Puede parecer algo complicado y muy largo, pero a la práctica es más fácil de lo que parece. Cada ejercicio de esta web se explica paso a paso, de manera que no necesitas pensar demasiado en cómo alzar criterios. No obstante, todo esto te puede servir para proseguir los entrenamientos por tu cuenta.

 

Los 300 picotazos

Hay otra manera de levantar un criterio, y no necesita que consigas el 80% de éxito en el anterior. Fue desarrollada por la adiestradora equina Alexandra Kurland, y es conocida como “Los 300 picotazos”.

En la educación de perros, este procedimiento aumenta la duración y distancia de los ejercicios. Se trata de incrementar el criterio con cada éxito, y una vuelta al principio con cada error.

Continuando con el mismo ejemplo de antes, le has enseñado a tu perro a sentarse. Haces que se siente y cuentas mentalmente “uno”. Refuerzas su espera. Luego repites, pero cuentas hasta dos, y refuerzas. Sigues aumentando el tiempo en que tu perro se mantiene en esta posición, pero si se levanta antes de llegar al final de la cuenta, vuelves a empezar.

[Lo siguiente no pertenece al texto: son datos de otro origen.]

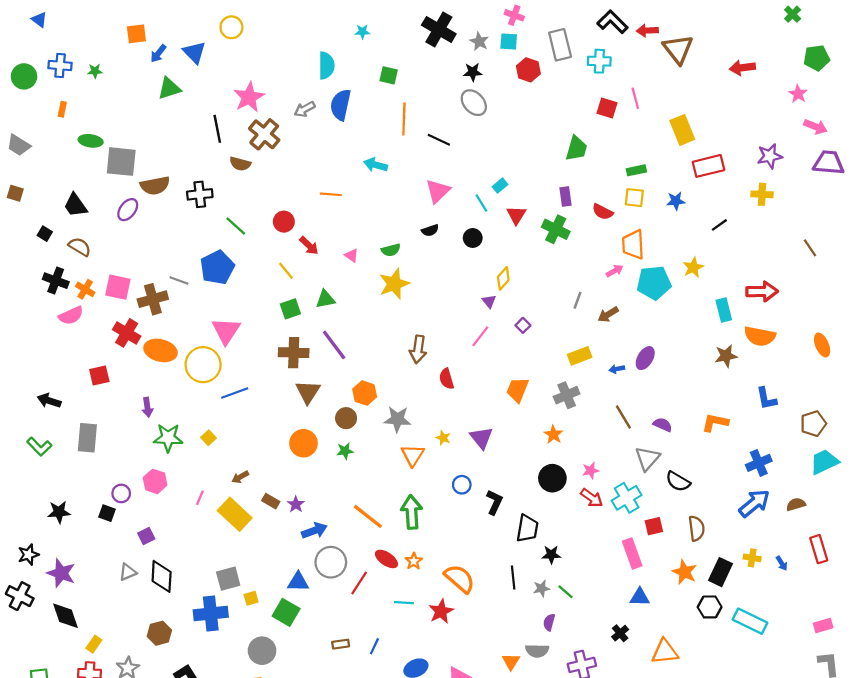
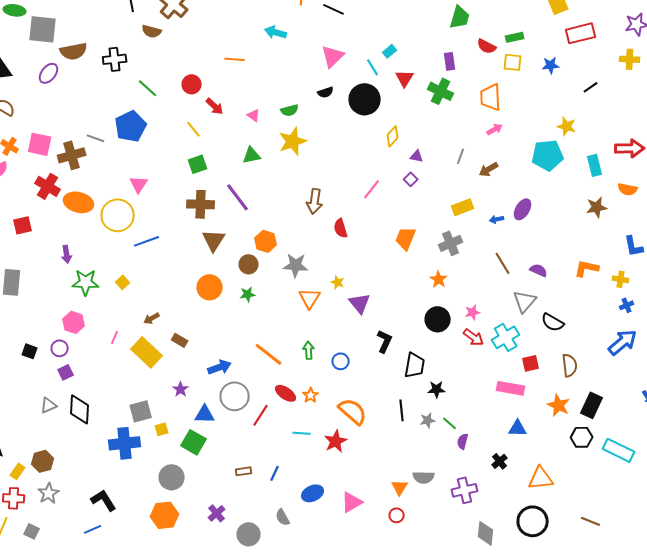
red semicircle: (603, 212) -> (487, 46), moved
black circle: (473, 238) -> (365, 99), size x1.8
orange trapezoid: (633, 245) -> (491, 97), moved
yellow star: (693, 267) -> (567, 126), turned -30
cyan pentagon: (654, 283) -> (548, 155), moved
green triangle: (325, 299) -> (252, 155), moved
purple triangle: (489, 301) -> (417, 156), moved, turned -40
pink triangle: (226, 331) -> (139, 184), size x0.7
orange semicircle: (760, 336) -> (628, 189), size x0.7
purple triangle: (481, 438) -> (360, 303), moved
blue cross: (759, 463) -> (627, 305), size x0.6
blue circle: (462, 485) -> (341, 361), moved
purple circle: (121, 493) -> (60, 348), moved
purple star: (296, 504) -> (181, 389), moved
green arrow: (412, 512) -> (309, 350), size x0.6
pink rectangle: (632, 553) -> (511, 388), turned -60
yellow cross: (752, 558) -> (621, 279), moved
purple semicircle: (549, 622) -> (463, 441), moved
brown hexagon: (159, 633) -> (43, 461), moved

Para este método vas a necesitar un reforzador condicionado, como un clicker; si no, el perro no podrá saber cuándo levantarse.

 

Criterios Comunes

Pueden variar, siempre dependiendo de los objetivos del entrenador. No obstante, sí que existen algunos criterios muy comunes en las aplicaciones del entrenamiento. A saber:

-          Conseguir la conducta básica. El animal lleva a cabo la acción deseada, aunque no sea a la perfección.

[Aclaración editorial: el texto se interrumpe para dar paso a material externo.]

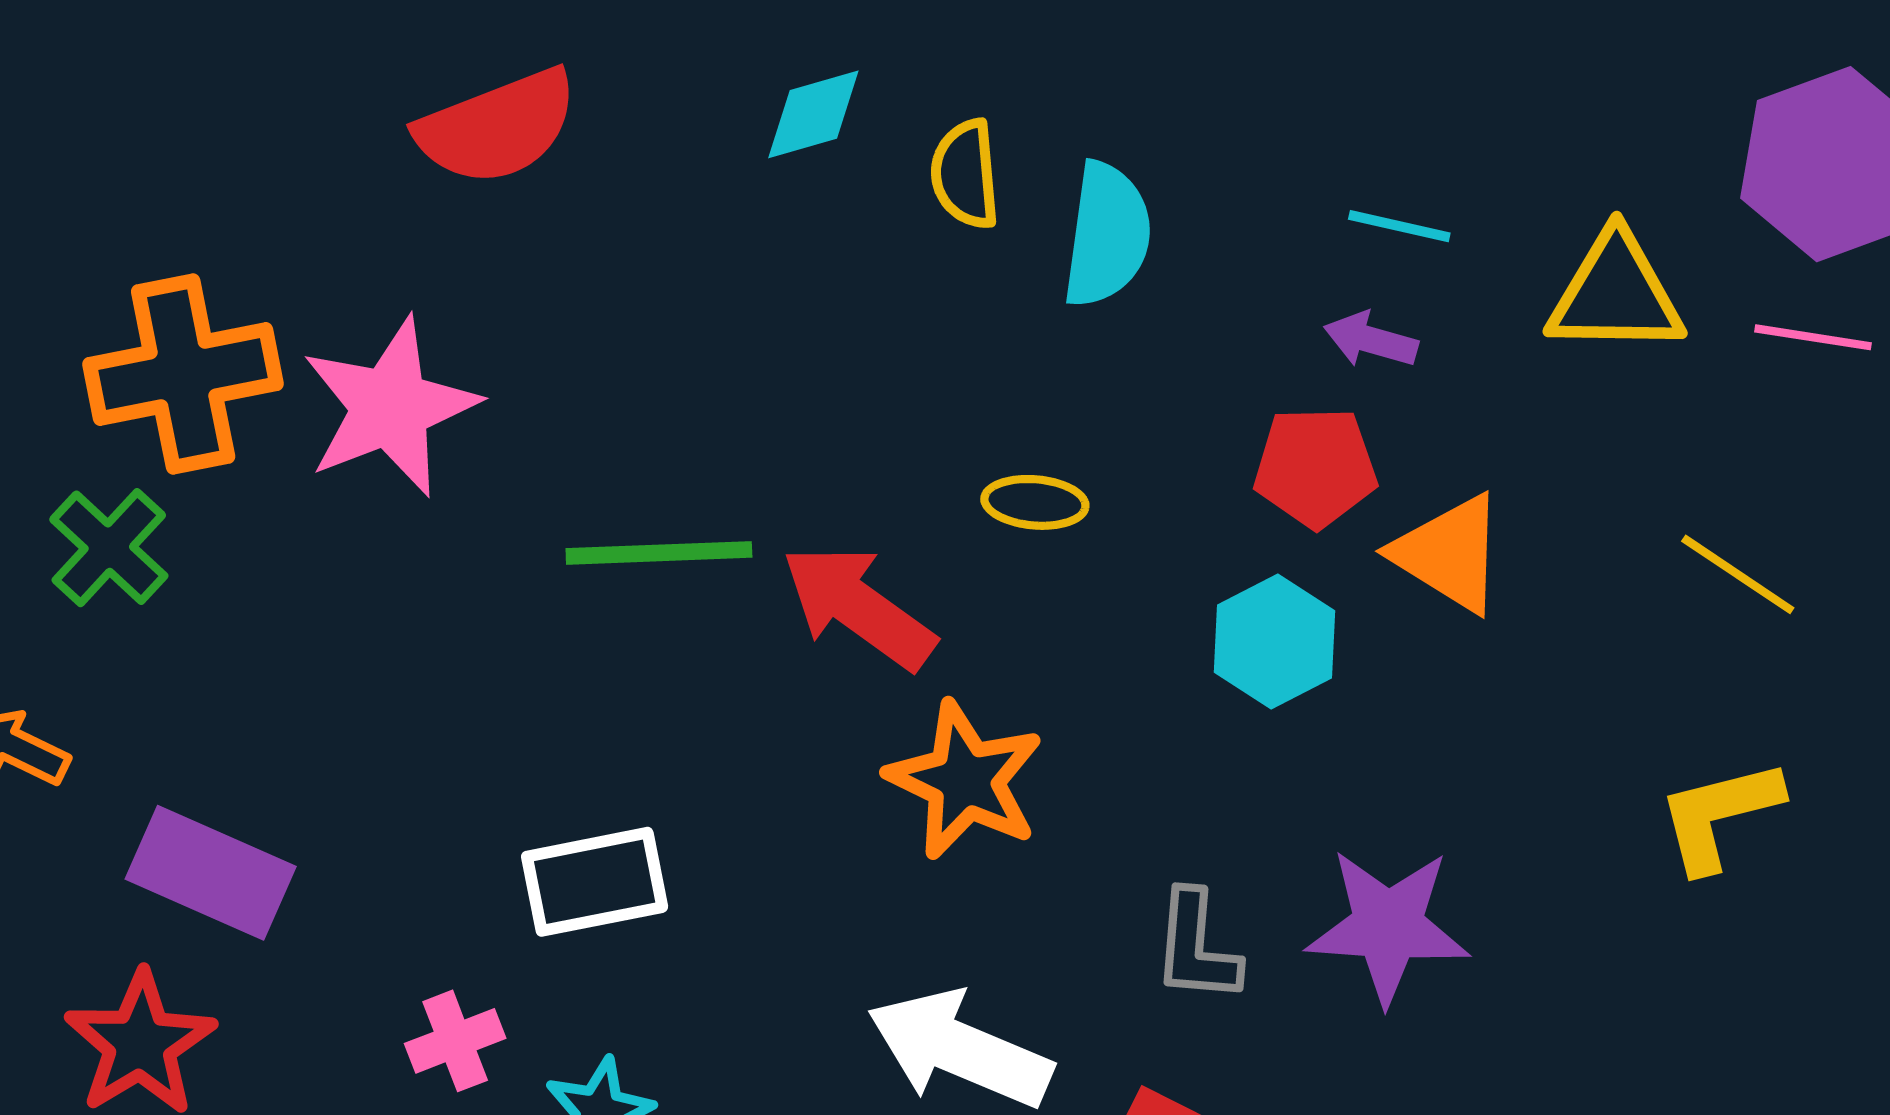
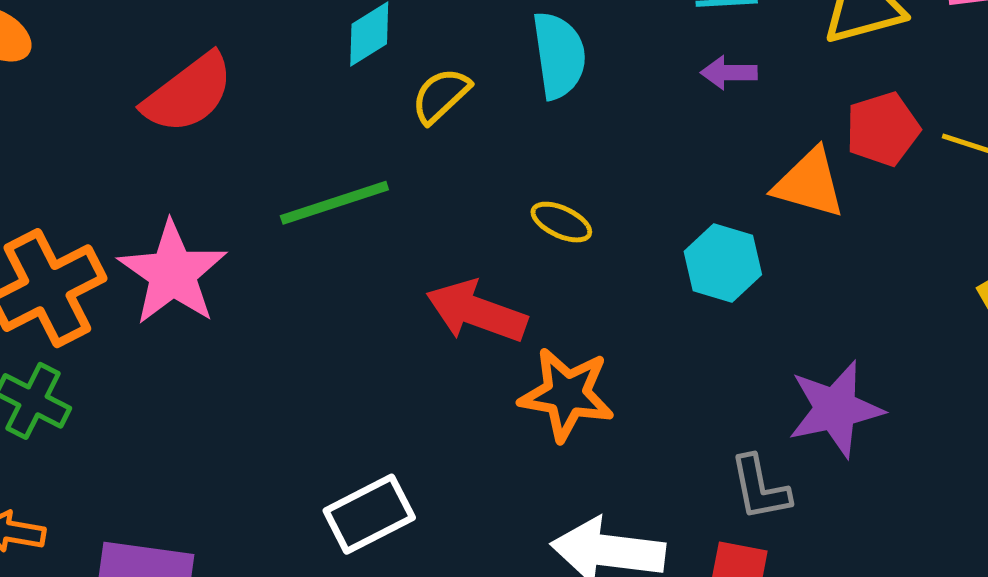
yellow semicircle: (965, 174) -> (441, 95), moved, turned 68
red pentagon: (1315, 467) -> (883, 129), moved
yellow ellipse: (1035, 502) -> (561, 222), turned 36
green line: (659, 553) -> (334, 203), moved
gray L-shape: (1196, 947) -> (760, 488), moved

-          Perfeccionar la conducta. Es realizada con precisión.

-          Reducir la latencia. El perro obedece inmediatamente.

-          Aumentar la duración. Mantiene la posición.

-          Aumentar la distancia. Obedece aunque el entrenador esté lejos.

-          Aumentar distracciones. El animal responde adecuadamente aunque haya distracciones a su alrededor.

-          Aumentar la diversidad. Responde en distintos lugares y con varias distracciones de diferente índole.

-          Discriminación. No confunde las órdenes.